Инес заметно приободрилась.
— Ну, может, чуть-чуть, — кокетливо ответила она. — Но не настолько, чтобы вы ревновали, querida. Естественно, нам обоим было одиноко, поэтому неудивительно, что мы общались.
Тина вздрогнула, услышав яростный ответ:
— Тогда, может быть, вы будете добры сказать вашему другу, — подчеркнул это слово Рамой, — что я уже знал то, с чем вы так стараетесь меня познакомить. Вопреки мнению некоторых, — он бросил мгновенный ледяной взгляд в сторону Тины, — я не простак и не глупец! А если Бренстона заинтересует источник моей информации, можете сказать ему, что сеньорита Доннелли сама все мне подробно рассказала!
Глава десятая
Корабль на воздушной подушке снова в движении, на этот раз он направляется обратно. Когда он спустился с берега и началась последняя часть путешествия, Тина почувствовала, что напряжение, в котором она находилась все последние недели, чуть спадает. Она поудобнее уселась, веря, что истощающая война нервов вскоре закончится. На протяжении дней, последовавших за поразительным признанием Вегаса, что он все знает, Тина неоднократно пыталась объясниться, но он как будто сознательно избегал оставаться с ней наедине. Всякий раз как она начинала неуверенно объяснять свои поступки, он с отчужденной вежливостью заявлял, что у него есть важное дело, и сразу уходил. Постепенно ей стало ясно: он не намерен слушать ее попытки оправдаться. И она прекратила эти попытки: было унизительно лезть с объяснениями. Между ними повисло молчание. Теперь ей трудно было говорить ему даже «доброе утро».

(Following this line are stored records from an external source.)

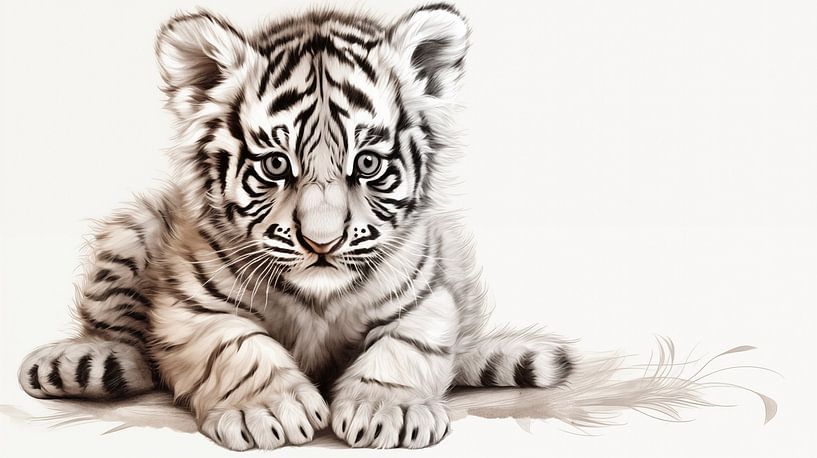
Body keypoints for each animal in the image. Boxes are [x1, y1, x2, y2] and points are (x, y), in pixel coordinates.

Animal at [18, 3, 573, 450]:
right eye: (275, 165)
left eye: (367, 163)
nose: (322, 242)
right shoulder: (190, 304)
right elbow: (235, 346)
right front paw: (268, 410)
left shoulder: (425, 292)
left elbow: (406, 345)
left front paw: (388, 410)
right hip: (131, 234)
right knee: (123, 338)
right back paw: (84, 363)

Много раз думала она, почему он в тот вечер встал на ее сторону, почему явно солгал Инес. Но жгучее любопытство скорее всего никогда не будет удовлетворено. Сказать, что Инес в тот момент удивилась — значит явно недооценить ее чувства. На лице ее отразилось множество эмоций, и не последняя из них — подозрение. Но, если она и хотела что-то сказать, то должно быть, сказала только Рамону, потому что Тина больше не удостоилась от нее ни слова.

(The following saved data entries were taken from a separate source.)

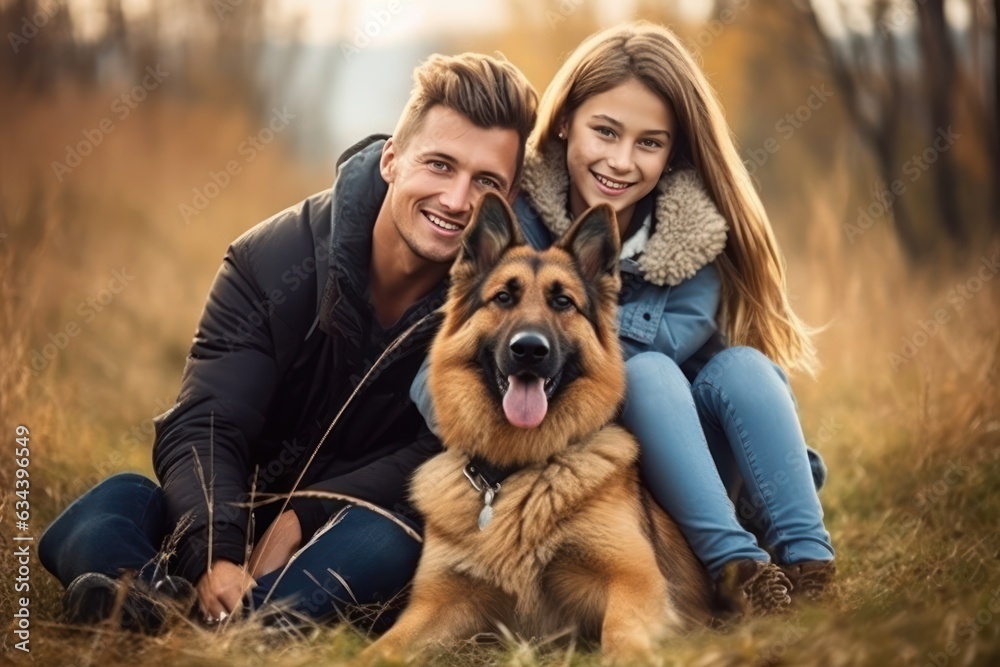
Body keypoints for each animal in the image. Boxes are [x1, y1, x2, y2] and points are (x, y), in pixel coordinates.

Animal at [360, 193, 712, 667]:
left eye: (562, 302)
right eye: (504, 297)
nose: (529, 350)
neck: (513, 475)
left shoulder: (633, 582)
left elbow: (621, 637)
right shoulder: (437, 604)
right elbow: (379, 650)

Если бы не Бреклинги, которые в отсутствие Тео крутились теперь возле Тины, она чувствовала бы себя совсем одинокой и покинутой. А их неспособность говорить бегло была даже кстати; Тина была настолько подавлена, что любому другому собеседнику показалась бы скучной. А Бреклингам довольно было редких кивков и улыбок. Они не понимали, что молчание девушки вызвано сердечной болью, а не языковым барьером. Остальные чувствовали, что что-то неладно — при таком тесном общении трудно скрыть напряженные взаимоотношения, — но старались не обращать внимания, сосредоточившись на своей работе и делая вид, что не замечают ее поджатых губ и печальных глаз.

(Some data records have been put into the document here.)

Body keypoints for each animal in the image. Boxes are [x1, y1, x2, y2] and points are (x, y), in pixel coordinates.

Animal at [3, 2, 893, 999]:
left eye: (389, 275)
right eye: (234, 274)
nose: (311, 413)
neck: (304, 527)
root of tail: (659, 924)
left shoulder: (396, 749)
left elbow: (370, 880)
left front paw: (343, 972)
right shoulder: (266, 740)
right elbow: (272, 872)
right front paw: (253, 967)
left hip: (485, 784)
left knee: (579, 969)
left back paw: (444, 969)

Даже собственная работа больше не интересовала ее. Как это ни невероятно, но Тина обнаружила, что смотрит сейчас на экзотические новые растения с меньшим энтузиазмом, чем простой любитель, и как бы она себя ни ругала, не могла заставить продолжить исследования. Она глядела на растение, — а видела лицо Вегаса, темное от гнева, вызванного ее страхом за жизнь Тео. Но даже когда она пыталась забыть его лицо, достаточно было услышать его голос или заметить вдали его фигуру, как в ней снова рождалась надежда. И каждый раз все труднее становилось переносить его равнодушие. Поэтому Тина сопровождала братьев Бреклингов в их поисках необычных видов, много им позировала и даже проявляла при этом интерес, который, как она надеялась, маскирует все более сильное желание вернуться домой.